INSTRUCTION A: Switch "Dornhan" to "Kempten" in the rows, starting at the first row line and ending with the line that contains "Molkereien Allgäu. Wir". Give those lines again with everything else unchanged.

SOURCE EXTRACT:
++++++++

My downtime was spent listening to that music. I made mix tapes on my cassette deck, and each one was a kaleidoscope of styles: Otis Redding to Bob Wills, Billie Holiday to Blondie, Miles Davis to The Doors. Those tapes let me travel musical highways that took me away from my world and its woes. I never thought much about the racial origin of those musicians, only about the feel of the music and its ability to transport me. I was a loner for the most part, and my musical heroes never disappointed me or abandoned me in favour of more ebullient companions.
John Lennon embodied the rock ’n’ roll ethos. He was a revolutionary poet with soul. I’d been getting his message since 1970, when I heard “Working Class Hero” for the first time. I hadn’t grown up in working-class Britain, but I knew something about being pressed into the shape society wanted and about the pain that drove Lennon’s primal screams.
Lennon’s album
Double Fantasy
came out in November of 1980, and I was lazing on my couch listening to it on the night of December 8. I drifted as he sang about forsaking the limelight for home and family, about watching the wheels go round and round and basking in his love for his son, his wife, his stage of life. He sounded happy, settled, and I was glad for him.

++++++++

Data entries
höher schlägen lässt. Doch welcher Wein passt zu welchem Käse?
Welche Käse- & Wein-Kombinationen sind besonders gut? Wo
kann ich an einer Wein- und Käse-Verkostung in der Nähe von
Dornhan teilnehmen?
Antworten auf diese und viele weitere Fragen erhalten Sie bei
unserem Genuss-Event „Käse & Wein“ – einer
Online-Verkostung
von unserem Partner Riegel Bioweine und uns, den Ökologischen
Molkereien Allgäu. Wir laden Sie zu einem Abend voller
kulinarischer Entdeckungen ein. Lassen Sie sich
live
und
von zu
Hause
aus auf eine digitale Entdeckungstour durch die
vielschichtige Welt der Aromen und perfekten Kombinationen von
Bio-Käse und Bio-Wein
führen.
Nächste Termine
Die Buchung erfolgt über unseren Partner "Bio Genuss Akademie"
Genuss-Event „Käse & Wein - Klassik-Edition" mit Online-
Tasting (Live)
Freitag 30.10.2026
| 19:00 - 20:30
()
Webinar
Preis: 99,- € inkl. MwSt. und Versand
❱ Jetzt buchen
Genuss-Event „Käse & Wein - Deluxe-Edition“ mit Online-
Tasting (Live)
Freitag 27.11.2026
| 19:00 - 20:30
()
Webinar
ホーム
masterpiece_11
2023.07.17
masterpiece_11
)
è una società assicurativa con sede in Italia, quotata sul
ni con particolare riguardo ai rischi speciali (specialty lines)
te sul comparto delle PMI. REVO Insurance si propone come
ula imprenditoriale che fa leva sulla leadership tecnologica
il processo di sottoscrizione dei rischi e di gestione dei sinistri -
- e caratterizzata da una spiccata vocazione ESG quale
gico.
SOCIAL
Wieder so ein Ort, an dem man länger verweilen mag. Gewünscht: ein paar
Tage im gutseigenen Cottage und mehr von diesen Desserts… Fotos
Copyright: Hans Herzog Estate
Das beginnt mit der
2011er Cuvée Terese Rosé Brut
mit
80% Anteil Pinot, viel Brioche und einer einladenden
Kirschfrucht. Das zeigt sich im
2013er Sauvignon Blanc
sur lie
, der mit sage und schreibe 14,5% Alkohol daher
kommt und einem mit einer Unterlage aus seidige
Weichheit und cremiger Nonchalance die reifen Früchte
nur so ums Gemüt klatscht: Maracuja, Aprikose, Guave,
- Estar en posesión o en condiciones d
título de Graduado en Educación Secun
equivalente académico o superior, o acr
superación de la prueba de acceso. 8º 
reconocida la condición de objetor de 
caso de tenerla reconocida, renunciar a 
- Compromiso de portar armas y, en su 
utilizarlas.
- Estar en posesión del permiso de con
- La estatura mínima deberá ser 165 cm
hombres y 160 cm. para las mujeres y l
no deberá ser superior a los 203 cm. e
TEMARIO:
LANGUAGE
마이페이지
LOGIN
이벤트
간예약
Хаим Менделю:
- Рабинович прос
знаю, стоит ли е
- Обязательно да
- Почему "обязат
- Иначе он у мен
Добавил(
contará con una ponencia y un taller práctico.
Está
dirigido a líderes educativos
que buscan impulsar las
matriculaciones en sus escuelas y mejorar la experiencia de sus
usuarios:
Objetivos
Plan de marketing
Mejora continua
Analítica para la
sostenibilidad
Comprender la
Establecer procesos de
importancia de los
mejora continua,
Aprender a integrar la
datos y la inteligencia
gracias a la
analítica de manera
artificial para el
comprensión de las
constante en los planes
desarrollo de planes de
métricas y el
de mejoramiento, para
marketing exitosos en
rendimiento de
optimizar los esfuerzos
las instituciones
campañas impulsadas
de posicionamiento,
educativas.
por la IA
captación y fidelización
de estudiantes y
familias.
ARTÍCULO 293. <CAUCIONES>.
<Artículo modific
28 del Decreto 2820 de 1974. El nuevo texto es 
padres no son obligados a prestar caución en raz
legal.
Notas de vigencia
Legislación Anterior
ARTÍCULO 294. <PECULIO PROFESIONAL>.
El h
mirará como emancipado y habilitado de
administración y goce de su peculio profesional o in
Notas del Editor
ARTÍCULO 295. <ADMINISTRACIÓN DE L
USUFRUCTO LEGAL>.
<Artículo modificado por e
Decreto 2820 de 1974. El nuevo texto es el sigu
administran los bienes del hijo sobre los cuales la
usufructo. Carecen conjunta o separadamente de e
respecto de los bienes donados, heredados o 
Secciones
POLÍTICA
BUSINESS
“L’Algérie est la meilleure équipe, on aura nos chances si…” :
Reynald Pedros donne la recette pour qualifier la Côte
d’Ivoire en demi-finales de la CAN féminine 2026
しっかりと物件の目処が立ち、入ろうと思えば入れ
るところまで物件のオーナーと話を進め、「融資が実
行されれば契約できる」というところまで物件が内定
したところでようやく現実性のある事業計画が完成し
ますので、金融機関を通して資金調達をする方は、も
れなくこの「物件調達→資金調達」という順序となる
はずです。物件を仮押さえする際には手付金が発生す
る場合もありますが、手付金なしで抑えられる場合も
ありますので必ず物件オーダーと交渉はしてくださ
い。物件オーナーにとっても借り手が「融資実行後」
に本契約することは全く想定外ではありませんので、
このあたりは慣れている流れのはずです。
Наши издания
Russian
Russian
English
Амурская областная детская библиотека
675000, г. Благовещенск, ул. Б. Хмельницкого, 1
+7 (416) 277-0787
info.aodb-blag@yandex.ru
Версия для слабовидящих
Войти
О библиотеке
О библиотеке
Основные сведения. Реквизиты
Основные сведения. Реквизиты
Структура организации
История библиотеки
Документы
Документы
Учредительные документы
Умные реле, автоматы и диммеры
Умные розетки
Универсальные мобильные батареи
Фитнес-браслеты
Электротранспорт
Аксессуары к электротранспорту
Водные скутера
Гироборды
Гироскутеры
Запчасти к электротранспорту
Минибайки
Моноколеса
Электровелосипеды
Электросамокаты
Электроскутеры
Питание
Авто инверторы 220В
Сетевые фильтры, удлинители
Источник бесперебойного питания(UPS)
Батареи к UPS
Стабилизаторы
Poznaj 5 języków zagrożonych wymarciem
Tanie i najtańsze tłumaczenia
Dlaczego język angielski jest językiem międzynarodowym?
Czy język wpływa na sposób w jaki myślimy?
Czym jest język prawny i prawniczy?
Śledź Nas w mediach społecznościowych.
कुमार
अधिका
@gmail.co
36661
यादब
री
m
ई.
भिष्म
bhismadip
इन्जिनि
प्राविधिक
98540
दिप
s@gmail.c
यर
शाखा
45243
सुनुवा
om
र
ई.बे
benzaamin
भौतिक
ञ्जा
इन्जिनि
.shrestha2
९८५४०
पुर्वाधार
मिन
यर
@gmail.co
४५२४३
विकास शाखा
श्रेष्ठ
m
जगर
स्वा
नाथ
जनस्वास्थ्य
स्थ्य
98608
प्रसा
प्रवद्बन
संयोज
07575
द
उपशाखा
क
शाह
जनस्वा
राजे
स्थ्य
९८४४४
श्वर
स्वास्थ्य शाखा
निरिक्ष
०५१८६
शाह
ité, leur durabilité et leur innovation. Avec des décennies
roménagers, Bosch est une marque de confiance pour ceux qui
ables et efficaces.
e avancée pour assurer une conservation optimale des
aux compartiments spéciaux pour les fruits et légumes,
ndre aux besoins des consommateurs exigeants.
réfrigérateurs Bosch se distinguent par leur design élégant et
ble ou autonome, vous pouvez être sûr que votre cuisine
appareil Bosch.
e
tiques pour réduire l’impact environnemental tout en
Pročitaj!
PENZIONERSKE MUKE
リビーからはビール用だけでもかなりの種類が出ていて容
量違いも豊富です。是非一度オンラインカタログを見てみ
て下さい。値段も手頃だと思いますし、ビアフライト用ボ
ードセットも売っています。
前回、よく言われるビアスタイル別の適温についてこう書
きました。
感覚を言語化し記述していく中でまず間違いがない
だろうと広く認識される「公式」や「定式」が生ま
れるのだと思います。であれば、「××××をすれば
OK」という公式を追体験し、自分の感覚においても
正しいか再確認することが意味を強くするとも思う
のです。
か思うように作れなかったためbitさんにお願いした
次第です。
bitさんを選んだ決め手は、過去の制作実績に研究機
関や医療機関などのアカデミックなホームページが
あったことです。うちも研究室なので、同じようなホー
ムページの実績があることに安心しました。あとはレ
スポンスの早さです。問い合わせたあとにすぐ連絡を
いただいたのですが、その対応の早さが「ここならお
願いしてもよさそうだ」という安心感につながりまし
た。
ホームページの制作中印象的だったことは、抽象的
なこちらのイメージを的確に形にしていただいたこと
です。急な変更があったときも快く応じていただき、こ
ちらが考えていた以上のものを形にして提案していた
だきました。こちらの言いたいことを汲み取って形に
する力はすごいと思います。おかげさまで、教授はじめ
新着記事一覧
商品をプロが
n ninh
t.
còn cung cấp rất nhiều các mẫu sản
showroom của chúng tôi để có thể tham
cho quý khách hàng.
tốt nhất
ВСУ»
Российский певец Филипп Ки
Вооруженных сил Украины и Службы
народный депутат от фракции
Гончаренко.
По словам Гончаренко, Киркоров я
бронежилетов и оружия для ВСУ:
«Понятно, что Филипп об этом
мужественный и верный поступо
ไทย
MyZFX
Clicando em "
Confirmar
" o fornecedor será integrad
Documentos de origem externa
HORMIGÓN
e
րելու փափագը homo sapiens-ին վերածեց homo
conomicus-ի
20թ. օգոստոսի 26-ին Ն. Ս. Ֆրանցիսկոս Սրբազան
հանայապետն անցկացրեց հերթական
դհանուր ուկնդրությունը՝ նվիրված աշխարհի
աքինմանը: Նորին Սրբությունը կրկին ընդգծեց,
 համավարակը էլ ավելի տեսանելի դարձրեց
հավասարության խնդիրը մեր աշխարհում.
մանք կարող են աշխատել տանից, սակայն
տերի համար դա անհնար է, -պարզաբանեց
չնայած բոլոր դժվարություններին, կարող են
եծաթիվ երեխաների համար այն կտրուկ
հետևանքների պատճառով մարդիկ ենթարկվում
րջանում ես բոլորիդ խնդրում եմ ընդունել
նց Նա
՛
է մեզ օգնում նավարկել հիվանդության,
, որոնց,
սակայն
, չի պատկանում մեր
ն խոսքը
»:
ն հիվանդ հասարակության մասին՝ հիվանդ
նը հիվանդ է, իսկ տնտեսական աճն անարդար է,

++++++++

INSTRUCTION B:
Answer these questions from the passage on John Lennon:
(i) What did the narrator use to make mix tapes?
(ii) Since what year had the narrator been getting Lennon's message?
(iii) In what month and year did Double Fantasy come out?

EXERCISE OUTPUT A:
höher schlägen lässt. Doch welcher Wein passt zu welchem Käse?
Welche Käse- & Wein-Kombinationen sind besonders gut? Wo
kann ich an einer Wein- und Käse-Verkostung in der Nähe von
Kempten teilnehmen?
Antworten auf diese und viele weitere Fragen erhalten Sie bei
unserem Genuss-Event „Käse & Wein“ – einer
Online-Verkostung
von unserem Partner Riegel Bioweine und uns, den Ökologischen
Molkereien Allgäu. Wir laden Sie zu einem Abend voller

EXERCISE OUTPUT B:
(i) A cassette deck
(ii) 1970
(iii) November 1980